In a new dev blog from Paleo Pines game director Nina Roussakoff, we learn that the team behind the game wanted to ensure they got the important parts about dinosaurs correct. The devs weren’t going for an educational experience, but they did want Paleo Pines to be a title that was at least based on realistic attributes and features. That’s why they hired a palaeontologist to be a part of the team.

Let’s face it, these prehistoric creatures are endlessly fascinating, with new discoveries continually unearthed. While not every game has to be educational or scientifically informed, part of the childhood obsession with dinosaurs is the facts about them. That’s why we worked with a consultant palaeontologist. For example, based on footprints, it’s believed that Parasaurolophus and other hadrosaurids were both bipedal and quadrupedal - that’s why Lucky runs on twos and walks on all fours. And did you know that velociraptors were feathered? This was discovered years after Jurassic Park first aired, so the velociraptor of popular imagination looks quite different to the real thing.

[Nina Roussakoff, director]

In an interview with NWR, executive producer Aimee Beimers shared more insight into what the paleontologist offered to the dev team.
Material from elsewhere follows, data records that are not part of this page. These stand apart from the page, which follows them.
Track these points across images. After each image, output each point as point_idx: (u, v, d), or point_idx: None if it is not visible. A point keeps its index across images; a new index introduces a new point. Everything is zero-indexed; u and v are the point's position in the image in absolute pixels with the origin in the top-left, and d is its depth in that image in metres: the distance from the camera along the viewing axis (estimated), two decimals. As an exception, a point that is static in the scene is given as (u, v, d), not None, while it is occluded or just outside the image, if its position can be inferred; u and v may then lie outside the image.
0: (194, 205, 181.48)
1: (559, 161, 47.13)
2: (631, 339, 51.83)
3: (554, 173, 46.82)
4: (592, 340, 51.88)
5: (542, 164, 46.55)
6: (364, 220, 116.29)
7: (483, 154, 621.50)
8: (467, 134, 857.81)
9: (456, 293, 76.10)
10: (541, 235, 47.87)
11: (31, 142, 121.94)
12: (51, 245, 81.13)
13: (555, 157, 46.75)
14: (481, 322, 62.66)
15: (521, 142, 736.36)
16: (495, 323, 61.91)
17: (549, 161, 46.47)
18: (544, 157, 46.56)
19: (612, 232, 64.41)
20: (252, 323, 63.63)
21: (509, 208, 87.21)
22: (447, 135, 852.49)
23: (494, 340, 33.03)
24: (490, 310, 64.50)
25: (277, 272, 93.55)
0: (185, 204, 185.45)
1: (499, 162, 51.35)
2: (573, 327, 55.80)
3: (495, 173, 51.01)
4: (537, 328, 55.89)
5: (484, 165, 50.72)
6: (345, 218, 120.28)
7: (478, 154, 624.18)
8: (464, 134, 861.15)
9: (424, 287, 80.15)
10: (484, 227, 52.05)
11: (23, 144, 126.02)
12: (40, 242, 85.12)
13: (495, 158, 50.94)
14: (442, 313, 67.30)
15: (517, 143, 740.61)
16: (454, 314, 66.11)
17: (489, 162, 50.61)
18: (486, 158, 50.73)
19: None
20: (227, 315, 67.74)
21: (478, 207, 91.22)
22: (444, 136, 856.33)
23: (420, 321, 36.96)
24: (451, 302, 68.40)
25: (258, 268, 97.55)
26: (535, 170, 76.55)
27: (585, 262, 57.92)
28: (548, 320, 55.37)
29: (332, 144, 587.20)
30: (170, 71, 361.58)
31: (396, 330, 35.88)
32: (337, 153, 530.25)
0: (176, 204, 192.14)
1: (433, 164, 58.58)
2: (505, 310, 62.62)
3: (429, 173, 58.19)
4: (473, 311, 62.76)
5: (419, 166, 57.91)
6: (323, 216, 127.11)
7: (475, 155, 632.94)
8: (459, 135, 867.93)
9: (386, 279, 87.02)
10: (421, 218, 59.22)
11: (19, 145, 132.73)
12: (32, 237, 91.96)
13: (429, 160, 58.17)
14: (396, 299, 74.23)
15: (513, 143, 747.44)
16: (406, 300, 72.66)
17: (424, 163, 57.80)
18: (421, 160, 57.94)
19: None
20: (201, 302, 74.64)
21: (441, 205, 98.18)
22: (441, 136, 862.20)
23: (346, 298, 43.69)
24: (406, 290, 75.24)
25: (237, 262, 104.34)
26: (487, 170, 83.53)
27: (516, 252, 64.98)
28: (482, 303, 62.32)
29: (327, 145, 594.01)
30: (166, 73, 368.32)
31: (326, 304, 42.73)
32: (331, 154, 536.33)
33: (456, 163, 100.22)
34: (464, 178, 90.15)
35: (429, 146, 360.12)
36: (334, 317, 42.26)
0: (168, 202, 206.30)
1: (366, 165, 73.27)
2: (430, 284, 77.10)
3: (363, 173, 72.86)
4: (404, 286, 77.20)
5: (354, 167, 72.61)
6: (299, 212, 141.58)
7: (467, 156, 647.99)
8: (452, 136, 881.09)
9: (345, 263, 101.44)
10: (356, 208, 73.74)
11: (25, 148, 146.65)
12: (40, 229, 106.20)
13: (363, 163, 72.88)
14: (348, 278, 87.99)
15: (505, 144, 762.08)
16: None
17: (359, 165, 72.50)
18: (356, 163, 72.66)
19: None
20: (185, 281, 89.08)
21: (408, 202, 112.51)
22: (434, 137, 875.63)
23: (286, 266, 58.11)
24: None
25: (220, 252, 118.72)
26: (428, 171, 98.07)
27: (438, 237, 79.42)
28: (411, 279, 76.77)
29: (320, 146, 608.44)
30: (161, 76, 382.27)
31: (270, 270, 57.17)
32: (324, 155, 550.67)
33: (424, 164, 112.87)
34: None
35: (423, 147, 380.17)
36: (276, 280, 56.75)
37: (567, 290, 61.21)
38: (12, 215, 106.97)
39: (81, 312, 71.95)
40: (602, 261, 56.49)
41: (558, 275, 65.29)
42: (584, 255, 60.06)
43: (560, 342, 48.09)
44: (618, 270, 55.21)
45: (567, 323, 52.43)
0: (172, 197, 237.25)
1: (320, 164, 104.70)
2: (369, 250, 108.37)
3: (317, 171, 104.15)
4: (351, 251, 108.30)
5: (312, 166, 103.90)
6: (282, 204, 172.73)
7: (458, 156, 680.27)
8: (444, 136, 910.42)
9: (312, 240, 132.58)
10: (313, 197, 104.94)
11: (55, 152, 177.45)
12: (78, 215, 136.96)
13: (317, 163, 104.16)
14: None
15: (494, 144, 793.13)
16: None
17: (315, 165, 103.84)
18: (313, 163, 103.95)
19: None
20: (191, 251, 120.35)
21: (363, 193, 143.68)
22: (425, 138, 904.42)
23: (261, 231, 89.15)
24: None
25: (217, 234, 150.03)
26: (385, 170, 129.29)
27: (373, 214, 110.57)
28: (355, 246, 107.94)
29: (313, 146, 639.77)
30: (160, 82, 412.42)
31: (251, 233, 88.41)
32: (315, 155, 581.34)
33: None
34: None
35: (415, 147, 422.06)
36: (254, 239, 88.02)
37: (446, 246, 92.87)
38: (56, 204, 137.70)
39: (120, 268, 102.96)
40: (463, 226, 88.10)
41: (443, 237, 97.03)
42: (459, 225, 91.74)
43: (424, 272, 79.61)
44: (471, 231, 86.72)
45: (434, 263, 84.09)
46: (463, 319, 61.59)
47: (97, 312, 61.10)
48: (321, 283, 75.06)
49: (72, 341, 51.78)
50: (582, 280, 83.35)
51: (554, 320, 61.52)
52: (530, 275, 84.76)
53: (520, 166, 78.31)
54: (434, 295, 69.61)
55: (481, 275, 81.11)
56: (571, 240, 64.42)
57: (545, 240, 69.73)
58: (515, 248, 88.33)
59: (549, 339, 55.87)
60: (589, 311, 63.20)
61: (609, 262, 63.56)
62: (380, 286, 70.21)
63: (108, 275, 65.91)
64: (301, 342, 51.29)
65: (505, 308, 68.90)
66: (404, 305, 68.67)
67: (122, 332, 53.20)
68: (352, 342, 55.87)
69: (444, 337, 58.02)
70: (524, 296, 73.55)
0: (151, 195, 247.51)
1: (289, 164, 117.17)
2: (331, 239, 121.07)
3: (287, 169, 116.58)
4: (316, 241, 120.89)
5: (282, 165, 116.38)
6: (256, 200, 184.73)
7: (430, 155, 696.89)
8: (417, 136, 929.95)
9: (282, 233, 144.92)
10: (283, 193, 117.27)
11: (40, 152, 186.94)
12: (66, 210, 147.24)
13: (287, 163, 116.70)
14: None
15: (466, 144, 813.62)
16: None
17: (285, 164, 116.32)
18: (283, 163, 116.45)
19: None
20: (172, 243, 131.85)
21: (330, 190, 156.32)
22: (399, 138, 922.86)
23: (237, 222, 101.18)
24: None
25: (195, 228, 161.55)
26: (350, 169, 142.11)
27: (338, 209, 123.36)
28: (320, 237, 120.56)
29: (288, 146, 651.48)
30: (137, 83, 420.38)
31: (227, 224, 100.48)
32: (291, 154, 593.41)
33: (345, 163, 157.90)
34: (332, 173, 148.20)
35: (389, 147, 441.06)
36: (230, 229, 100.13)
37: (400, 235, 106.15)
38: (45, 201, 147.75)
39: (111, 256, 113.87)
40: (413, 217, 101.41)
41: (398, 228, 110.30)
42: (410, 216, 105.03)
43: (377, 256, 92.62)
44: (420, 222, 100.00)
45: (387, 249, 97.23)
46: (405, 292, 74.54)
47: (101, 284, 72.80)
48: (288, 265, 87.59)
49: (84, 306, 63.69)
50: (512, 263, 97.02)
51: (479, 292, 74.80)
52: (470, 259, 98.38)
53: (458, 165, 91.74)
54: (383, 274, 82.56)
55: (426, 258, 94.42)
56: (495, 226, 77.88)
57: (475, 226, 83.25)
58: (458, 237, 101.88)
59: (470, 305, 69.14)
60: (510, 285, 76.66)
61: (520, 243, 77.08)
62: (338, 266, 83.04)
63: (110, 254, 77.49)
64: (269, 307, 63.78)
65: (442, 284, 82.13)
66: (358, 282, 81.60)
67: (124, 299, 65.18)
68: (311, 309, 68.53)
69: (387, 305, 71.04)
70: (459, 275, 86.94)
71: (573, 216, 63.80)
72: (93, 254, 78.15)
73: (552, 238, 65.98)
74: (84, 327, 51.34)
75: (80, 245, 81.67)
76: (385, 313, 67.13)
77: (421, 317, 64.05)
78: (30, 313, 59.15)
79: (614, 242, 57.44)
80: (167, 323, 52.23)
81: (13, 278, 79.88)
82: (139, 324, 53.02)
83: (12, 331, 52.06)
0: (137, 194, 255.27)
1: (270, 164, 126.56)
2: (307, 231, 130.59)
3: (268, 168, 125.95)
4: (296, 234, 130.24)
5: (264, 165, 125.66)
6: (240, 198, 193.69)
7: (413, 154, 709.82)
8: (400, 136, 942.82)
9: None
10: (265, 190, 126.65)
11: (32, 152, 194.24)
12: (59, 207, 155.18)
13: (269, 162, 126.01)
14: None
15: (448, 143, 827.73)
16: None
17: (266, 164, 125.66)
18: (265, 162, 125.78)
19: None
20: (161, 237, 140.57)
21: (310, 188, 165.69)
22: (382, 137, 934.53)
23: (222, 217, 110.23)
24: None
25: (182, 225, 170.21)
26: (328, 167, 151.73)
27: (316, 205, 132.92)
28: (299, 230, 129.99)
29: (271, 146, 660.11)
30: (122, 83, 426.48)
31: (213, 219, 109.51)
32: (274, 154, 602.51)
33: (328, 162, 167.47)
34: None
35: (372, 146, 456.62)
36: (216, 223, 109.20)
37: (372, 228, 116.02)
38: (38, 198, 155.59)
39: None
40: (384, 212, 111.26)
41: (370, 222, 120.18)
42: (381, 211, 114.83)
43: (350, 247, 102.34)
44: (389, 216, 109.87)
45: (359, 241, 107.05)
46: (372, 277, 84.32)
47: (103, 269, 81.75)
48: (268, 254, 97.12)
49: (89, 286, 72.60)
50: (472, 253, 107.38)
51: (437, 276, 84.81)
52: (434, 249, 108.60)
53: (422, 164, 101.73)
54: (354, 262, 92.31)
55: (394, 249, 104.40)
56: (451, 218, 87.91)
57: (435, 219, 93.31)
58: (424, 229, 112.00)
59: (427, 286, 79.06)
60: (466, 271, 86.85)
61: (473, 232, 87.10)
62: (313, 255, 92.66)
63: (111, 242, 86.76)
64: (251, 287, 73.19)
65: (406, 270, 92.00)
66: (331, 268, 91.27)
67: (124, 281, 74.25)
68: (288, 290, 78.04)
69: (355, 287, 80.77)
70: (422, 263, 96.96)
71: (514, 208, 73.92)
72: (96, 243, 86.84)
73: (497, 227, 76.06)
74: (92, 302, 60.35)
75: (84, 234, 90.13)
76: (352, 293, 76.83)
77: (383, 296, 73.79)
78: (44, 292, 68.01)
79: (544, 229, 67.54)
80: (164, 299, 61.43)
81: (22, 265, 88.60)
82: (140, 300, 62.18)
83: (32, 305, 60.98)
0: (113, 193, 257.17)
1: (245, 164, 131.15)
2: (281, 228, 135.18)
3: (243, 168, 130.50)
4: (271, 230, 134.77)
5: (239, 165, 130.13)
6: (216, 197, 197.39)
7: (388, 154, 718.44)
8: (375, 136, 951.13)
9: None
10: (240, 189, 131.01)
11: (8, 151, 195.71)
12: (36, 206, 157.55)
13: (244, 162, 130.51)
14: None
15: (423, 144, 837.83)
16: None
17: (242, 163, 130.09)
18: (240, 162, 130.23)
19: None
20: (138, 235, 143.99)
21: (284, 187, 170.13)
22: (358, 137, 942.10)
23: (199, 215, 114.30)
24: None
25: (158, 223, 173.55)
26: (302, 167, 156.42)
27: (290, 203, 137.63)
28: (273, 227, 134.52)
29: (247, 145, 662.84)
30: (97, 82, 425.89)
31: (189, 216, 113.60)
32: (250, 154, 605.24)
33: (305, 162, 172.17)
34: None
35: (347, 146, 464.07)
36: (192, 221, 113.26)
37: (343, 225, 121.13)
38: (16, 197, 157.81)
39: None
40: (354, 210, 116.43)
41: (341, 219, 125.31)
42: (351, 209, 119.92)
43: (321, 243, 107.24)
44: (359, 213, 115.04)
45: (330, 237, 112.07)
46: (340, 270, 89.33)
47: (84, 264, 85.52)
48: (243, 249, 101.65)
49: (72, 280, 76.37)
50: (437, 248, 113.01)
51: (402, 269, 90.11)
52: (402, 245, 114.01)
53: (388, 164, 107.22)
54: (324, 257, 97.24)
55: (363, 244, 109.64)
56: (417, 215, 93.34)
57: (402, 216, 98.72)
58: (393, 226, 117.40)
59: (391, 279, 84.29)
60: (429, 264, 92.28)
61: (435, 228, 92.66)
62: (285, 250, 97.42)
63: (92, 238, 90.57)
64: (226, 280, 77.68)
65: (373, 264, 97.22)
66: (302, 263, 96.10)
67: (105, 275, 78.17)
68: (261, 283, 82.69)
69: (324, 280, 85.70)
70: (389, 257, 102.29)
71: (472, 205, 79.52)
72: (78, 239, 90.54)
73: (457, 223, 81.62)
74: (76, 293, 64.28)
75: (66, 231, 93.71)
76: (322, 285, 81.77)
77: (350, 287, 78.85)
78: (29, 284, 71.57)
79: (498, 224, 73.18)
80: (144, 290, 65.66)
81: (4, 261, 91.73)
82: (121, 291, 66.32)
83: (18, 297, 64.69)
We were lucky enough to have the input of a real-life paleontologist to turn to when our modelers and animators had questions! Natalia Jagielska was brilliant in allowing our team to reach out throughout the production and has even done an analysis for us of several of our dinos to evaluate how close to known scientific fact they are. It was this knowledge that we layered over the wholesome style originally created by Jordan Bradley.